Data listing:
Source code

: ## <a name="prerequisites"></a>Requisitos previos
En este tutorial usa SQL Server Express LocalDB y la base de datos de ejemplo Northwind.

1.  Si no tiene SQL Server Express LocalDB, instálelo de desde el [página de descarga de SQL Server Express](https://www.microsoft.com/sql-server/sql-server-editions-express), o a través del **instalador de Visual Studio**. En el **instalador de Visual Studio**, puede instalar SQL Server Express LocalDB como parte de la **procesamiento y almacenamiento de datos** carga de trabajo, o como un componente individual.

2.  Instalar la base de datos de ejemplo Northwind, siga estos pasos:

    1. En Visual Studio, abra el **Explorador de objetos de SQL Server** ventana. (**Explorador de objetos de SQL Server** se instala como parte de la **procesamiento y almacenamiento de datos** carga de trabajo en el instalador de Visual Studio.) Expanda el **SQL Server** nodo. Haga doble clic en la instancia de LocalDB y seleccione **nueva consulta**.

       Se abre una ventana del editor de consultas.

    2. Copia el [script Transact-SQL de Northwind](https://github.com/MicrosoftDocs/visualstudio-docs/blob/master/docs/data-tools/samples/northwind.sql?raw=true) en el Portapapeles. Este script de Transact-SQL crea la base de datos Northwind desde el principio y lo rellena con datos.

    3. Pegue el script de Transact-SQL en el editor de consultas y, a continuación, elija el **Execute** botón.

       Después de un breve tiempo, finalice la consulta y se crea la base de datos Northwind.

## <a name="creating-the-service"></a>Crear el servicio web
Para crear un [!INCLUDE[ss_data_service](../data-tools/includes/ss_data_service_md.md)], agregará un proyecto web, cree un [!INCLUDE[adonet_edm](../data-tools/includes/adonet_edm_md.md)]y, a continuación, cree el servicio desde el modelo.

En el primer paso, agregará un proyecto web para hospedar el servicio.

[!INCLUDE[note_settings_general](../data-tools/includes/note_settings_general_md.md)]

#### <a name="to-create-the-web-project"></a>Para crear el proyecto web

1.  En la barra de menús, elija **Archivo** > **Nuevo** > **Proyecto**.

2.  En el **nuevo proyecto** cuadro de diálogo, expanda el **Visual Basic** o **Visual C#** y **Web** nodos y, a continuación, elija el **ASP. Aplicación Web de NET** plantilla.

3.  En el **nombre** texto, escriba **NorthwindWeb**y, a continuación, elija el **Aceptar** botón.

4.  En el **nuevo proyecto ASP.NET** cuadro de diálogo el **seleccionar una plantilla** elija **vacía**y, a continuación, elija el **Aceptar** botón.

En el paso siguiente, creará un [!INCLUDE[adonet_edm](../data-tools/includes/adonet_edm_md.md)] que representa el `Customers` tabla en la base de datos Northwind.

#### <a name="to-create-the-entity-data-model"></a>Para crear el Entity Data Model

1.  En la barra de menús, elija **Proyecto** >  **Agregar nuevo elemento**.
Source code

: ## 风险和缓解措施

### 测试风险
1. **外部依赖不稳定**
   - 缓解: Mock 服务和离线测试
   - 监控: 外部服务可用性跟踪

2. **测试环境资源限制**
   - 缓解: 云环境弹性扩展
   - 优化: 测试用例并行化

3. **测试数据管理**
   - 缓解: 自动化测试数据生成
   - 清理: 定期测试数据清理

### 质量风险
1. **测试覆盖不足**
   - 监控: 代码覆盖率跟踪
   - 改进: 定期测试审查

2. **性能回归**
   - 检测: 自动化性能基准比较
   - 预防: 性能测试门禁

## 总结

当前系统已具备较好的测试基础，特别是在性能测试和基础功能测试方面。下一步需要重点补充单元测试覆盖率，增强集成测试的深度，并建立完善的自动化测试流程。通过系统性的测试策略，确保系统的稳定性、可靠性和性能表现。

Exercise instructions:
Would you please return all of the data exactly?

Result:
Source code

: ## <a name="prerequisites"></a>Requisitos previos
En este tutorial usa SQL Server Express LocalDB y la base de datos de ejemplo Northwind.

1.  Si no tiene SQL Server Express LocalDB, instálelo de desde el [página de descarga de SQL Server Express](https://www.microsoft.com/sql-server/sql-server-editions-express), o a través del **instalador de Visual Studio**. En el **instalador de Visual Studio**, puede instalar SQL Server Express LocalDB como parte de la **procesamiento y almacenamiento de datos** carga de trabajo, o como un componente individual.

2.  Instalar la base de datos de ejemplo Northwind, siga estos pasos:

    1. En Visual Studio, abra el **Explorador de objetos de SQL Server** ventana. (**Explorador de objetos de SQL Server** se instala como parte de la **procesamiento y almacenamiento de datos** carga de trabajo en el instalador de Visual Studio.) Expanda el **SQL Server** nodo. Haga doble clic en la instancia de LocalDB y seleccione **nueva consulta**.

       Se abre una ventana del editor de consultas.

    2. Copia el [script Transact-SQL de Northwind](https://github.com/MicrosoftDocs/visualstudio-docs/blob/master/docs/data-tools/samples/northwind.sql?raw=true) en el Portapapeles. Este script de Transact-SQL crea la base de datos Northwind desde el principio y lo rellena con datos.

    3. Pegue el script de Transact-SQL en el editor de consultas y, a continuación, elija el **Execute** botón.

       Después de un breve tiempo, finalice la consulta y se crea la base de datos Northwind.

## <a name="creating-the-service"></a>Crear el servicio web
Para crear un [!INCLUDE[ss_data_service](../data-tools/includes/ss_data_service_md.md)], agregará un proyecto web, cree un [!INCLUDE[adonet_edm](../data-tools/includes/adonet_edm_md.md)]y, a continuación, cree el servicio desde el modelo.

En el primer paso, agregará un proyecto web para hospedar el servicio.

[!INCLUDE[note_settings_general](../data-tools/includes/note_settings_general_md.md)]

#### <a name="to-create-the-web-project"></a>Para crear el proyecto web

1.  En la barra de menús, elija **Archivo** > **Nuevo** > **Proyecto**.

2.  En el **nuevo proyecto** cuadro de diálogo, expanda el **Visual Basic** o **Visual C#** y **Web** nodos y, a continuación, elija el **ASP. Aplicación Web de NET** plantilla.

3.  En el **nombre** texto, escriba **NorthwindWeb**y, a continuación, elija el **Aceptar** botón.

4.  En el **nuevo proyecto ASP.NET** cuadro de diálogo el **seleccionar una plantilla** elija **vacía**y, a continuación, elija el **Aceptar** botón.

En el paso siguiente, creará un [!INCLUDE[adonet_edm](../data-tools/includes/adonet_edm_md.md)] que representa el `Customers` tabla en la base de datos Northwind.

#### <a name="to-create-the-entity-data-model"></a>Para crear el Entity Data Model

1.  En la barra de menús, elija **Proyecto** >  **Agregar nuevo elemento**.
Source code

: ## 风险和缓解措施

### 测试风险
1. **外部依赖不稳定**
   - 缓解: Mock 服务和离线测试
   - 监控: 外部服务可用性跟踪

2. **测试环境资源限制**
   - 缓解: 云环境弹性扩展
   - 优化: 测试用例并行化

3. **测试数据管理**
   - 缓解: 自动化测试数据生成
   - 清理: 定期测试数据清理

### 质量风险
1. **测试覆盖不足**
   - 监控: 代码覆盖率跟踪
   - 改进: 定期测试审查

2. **性能回归**
   - 检测: 自动化性能基准比较
   - 预防: 性能测试门禁

## 总结

当前系统已具备较好的测试基础，特别是在性能测试和基础功能测试方面。下一步需要重点补充单元测试覆盖率，增强集成测试的深度，并建立完善的自动化测试流程。通过系统性的测试策略，确保系统的稳定性、可靠性和性能表现。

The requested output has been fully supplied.